Edward Said
(weekly.ahram.org; original link no longer available. 2003)
"As Arabs, I would submit, and as Americans we have too long allowed a few much-trumpeted slogans about "us" and "our" way to do the work of discussion, argument and exchange. One of the major failures of most Arab and Western intellectuals today is that they have accepted without debate or rigorous scrutiny terms like secularism and democracy, as if everyone knew what these words mean. America today has the largest prison population of any country on earth; it also has the largest number of executions than any country in the world. To be elected president, you need not win the popular vote but you must spend over $200 million. How do these things pass the test of "liberal democracy?"

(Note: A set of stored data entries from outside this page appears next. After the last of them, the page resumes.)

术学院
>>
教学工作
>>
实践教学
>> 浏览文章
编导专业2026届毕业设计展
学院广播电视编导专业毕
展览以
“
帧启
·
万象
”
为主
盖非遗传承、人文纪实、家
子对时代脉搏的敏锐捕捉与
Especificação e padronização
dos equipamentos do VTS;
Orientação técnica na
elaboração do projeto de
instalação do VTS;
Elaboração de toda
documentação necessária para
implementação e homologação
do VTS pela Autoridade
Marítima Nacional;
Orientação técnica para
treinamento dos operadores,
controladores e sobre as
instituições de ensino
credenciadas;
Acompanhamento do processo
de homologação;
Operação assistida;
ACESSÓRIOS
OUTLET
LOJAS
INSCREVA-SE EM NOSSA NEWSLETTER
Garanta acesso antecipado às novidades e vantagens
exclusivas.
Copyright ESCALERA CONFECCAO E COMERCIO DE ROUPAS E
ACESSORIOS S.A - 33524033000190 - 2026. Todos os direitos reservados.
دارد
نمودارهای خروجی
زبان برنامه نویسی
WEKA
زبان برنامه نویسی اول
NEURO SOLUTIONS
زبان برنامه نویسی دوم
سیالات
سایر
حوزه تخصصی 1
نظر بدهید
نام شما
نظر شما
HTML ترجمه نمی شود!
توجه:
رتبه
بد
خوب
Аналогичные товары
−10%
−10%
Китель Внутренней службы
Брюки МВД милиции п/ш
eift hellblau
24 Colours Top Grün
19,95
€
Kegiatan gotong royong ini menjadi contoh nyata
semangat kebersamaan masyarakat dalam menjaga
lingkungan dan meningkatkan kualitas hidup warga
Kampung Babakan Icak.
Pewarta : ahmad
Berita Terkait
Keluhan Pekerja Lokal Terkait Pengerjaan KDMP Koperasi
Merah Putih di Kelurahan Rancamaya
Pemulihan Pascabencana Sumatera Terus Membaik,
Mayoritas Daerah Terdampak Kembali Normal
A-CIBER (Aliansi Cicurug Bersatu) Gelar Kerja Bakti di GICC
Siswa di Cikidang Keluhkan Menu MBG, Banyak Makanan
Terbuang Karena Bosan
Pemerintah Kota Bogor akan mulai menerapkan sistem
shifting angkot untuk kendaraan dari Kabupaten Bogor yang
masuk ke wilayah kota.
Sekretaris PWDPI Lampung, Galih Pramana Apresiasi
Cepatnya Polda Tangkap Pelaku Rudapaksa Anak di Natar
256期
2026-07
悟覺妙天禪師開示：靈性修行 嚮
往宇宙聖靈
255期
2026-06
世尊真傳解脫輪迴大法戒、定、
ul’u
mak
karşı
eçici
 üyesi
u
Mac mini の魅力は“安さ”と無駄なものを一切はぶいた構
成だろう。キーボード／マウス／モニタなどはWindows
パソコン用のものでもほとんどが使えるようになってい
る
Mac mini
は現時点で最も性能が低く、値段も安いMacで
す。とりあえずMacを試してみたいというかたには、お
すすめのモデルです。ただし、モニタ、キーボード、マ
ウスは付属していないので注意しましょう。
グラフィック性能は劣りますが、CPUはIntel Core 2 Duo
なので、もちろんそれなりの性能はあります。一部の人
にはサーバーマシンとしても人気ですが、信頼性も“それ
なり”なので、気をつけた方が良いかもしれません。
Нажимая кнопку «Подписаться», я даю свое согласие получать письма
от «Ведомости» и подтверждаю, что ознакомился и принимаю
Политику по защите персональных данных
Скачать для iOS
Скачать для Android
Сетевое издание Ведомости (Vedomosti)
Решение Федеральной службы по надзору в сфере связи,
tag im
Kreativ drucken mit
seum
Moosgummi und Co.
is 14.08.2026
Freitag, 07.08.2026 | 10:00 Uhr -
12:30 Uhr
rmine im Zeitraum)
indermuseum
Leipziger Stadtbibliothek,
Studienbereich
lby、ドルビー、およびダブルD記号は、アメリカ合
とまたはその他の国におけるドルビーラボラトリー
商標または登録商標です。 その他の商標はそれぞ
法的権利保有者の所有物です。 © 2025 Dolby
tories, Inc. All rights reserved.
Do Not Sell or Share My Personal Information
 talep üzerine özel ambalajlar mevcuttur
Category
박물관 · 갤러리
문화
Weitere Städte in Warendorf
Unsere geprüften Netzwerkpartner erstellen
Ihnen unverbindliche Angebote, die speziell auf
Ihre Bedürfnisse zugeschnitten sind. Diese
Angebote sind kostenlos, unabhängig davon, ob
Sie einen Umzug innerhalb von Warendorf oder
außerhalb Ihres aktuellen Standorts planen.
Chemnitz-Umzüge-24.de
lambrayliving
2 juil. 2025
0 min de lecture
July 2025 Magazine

So rather than have the terms of debate organised without scepticism around a few sloppy terms like "democracy" and "liberalism" or around unexamined conceptions of "terrorism", "backwardness" and "extremism", we should be pressing for a more exacting, a more demanding kind of discussion in which terms are defined from numerous viewpoints and are always placed in concrete historical circumstances. The great danger is that American "magical" thinking à la Wolfowitz, Cheney, and Bush is being passed off as the supreme standard for all peoples and languages to follow. In my opinion, and if Iraq is a salient example, then we must not allow that simply to occur without strenuous debate and probing analysis, and we mustn't be cowed into believing that Washington's power is so irresistibly awesome. And so far as the Middle East is concerned the discussion must include Arabs and Muslims and Israelis and Jews as equal participants. I urge everyone to join in and not leave the field of values, definitions, and cultures uncontested. They are certainly not the property of a few Washington officials, any more than they are the responsibility of a few Middle Eastern rulers. There is a common field of human undertaking being created and recreated, and no amount of imperial bluster can ever conceal or negate that fact."